保育園の経営は儲かるのでしょうか。まず保育園等の現状を見てみましょう。

令和5年9月にこども家庭庁から公表された「保育所等関連状況取りまとめ」によると、保育所(認定保育園)数は、ほぼ横ばいながら、認定こども園や特定地域型保育事業者数は増加を続けており、すべてを合わせた定員数は305万人に達し、その利用児童数は約272万人となっています。

利用児童数は令和3年をピークに減少しており、前年から1.3万人減少しています。また、一頃話題になった待機児童も、待機児童が100人以上ある市区町村はなく、全国合計で2,680人となっており前年から264人減少しています。

こうした状況から、一部の待機児童のある地域を除き、利用児童数が減少する中、事業者所数が増え、地域によっては定員割れが発生しているということは、保育園の運営において厳しい環境にあると言わざるを得ません。

とくにこれから参入する場合は、さらに厳しく利益を出すことは非常に難しいということになります。

保育園経営の年収

保育園等の経営で、どのくらいの年収になるのでしょうか。内閣府が令和元年度に公表した「幼稚園・保育所・認定こども園等の経営実態調査」を見てみましょう。

私立の保育所(保育園)2,164施設の平均年間収支では、主たる保育事業収益(補助金含む)等で約1億3,746万円の収入に対して、人件費や事業費、事務費などの費用合計で約1億3,424万円がかかり、収支としては約322万円の利益という結果となっています。

▶ _資料抜粋_:

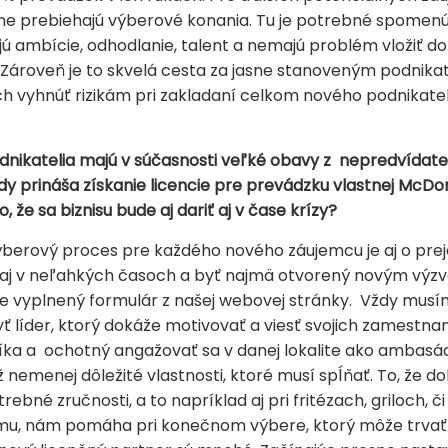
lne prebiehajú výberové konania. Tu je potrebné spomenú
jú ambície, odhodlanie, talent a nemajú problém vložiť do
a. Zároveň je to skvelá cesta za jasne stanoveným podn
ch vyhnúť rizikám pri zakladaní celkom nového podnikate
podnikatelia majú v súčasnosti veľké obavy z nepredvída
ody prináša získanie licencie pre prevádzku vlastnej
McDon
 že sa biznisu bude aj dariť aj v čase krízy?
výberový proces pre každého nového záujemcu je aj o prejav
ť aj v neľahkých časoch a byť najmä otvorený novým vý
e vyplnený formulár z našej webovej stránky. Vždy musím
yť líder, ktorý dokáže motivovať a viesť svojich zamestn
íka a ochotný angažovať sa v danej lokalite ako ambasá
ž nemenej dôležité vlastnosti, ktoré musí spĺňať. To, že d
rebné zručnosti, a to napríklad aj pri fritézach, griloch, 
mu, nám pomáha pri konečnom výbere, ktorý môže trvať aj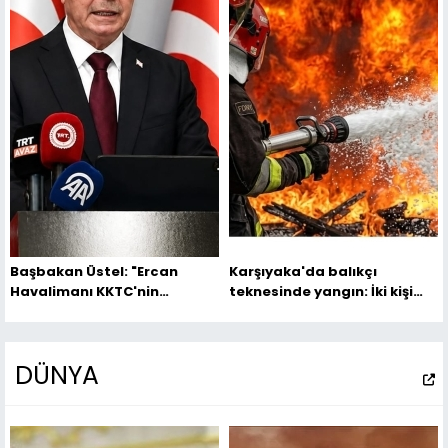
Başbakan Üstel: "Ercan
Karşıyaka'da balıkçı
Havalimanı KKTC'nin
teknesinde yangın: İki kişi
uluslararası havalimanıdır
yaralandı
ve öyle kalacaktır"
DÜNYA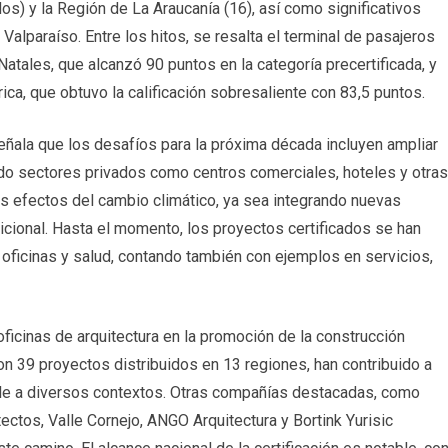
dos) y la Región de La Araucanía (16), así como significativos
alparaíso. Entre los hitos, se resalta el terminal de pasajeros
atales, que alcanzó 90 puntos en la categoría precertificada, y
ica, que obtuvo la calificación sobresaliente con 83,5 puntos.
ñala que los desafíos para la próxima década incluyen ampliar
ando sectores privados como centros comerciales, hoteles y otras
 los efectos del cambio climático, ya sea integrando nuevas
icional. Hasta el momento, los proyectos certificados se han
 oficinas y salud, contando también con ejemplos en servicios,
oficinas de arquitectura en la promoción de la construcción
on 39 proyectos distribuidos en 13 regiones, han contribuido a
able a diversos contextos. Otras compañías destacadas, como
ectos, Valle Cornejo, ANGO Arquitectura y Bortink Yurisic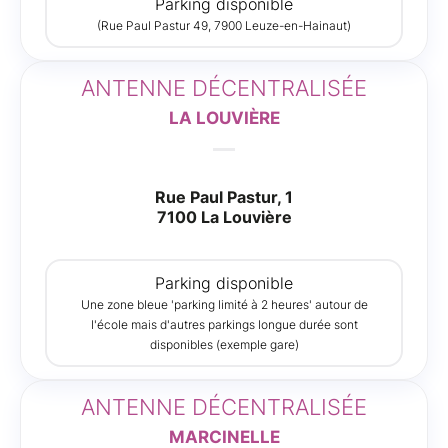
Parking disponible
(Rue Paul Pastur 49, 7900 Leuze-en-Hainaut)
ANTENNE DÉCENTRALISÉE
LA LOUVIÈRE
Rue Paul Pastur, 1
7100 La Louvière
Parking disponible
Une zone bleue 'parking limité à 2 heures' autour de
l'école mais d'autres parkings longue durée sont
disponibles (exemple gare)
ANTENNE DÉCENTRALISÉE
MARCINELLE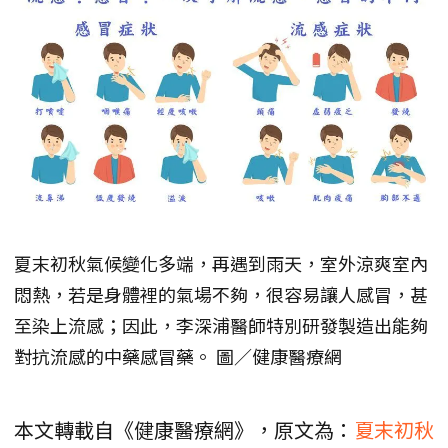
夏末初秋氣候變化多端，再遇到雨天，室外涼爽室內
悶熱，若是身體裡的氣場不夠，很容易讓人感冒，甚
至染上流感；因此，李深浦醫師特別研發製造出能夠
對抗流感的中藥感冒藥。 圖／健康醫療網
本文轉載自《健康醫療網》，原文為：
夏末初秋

▶ _課題_:
保育園経営についての本文のうち、「保育園の経営は儲かるのでしょうか。まず保育園等の現状を見てみましょう。」から始まり「実態調査」を見てみましょう。」までの部分を、一字も変えずに書き出しなさい。

▶ _解答欄_:
保育園の経営は儲かるのでしょうか。まず保育園等の現状を見てみましょう。

令和5年9月にこども家庭庁から公表された「保育所等関連状況取りまとめ」によると、保育所(認定保育園)数は、ほぼ横ばいながら、認定こども園や特定地域型保育事業者数は増加を続けており、すべてを合わせた定員数は305万人に達し、その利用児童数は約272万人となっています。

利用児童数は令和3年をピークに減少しており、前年から1.3万人減少しています。また、一頃話題になった待機児童も、待機児童が100人以上ある市区町村はなく、全国合計で2,680人となっており前年から264人減少しています。

こうした状況から、一部の待機児童のある地域を除き、利用児童数が減少する中、事業者所数が増え、地域によっては定員割れが発生しているということは、保育園の運営において厳しい環境にあると言わざるを得ません。

とくにこれから参入する場合は、さらに厳しく利益を出すことは非常に難しいということになります。

保育園経営の年収

保育園等の経営で、どのくらいの年収になるのでしょうか。内閣府が令和元年度に公表した「幼稚園・保育所・認定こども園等の経営実態調査」を見てみましょう。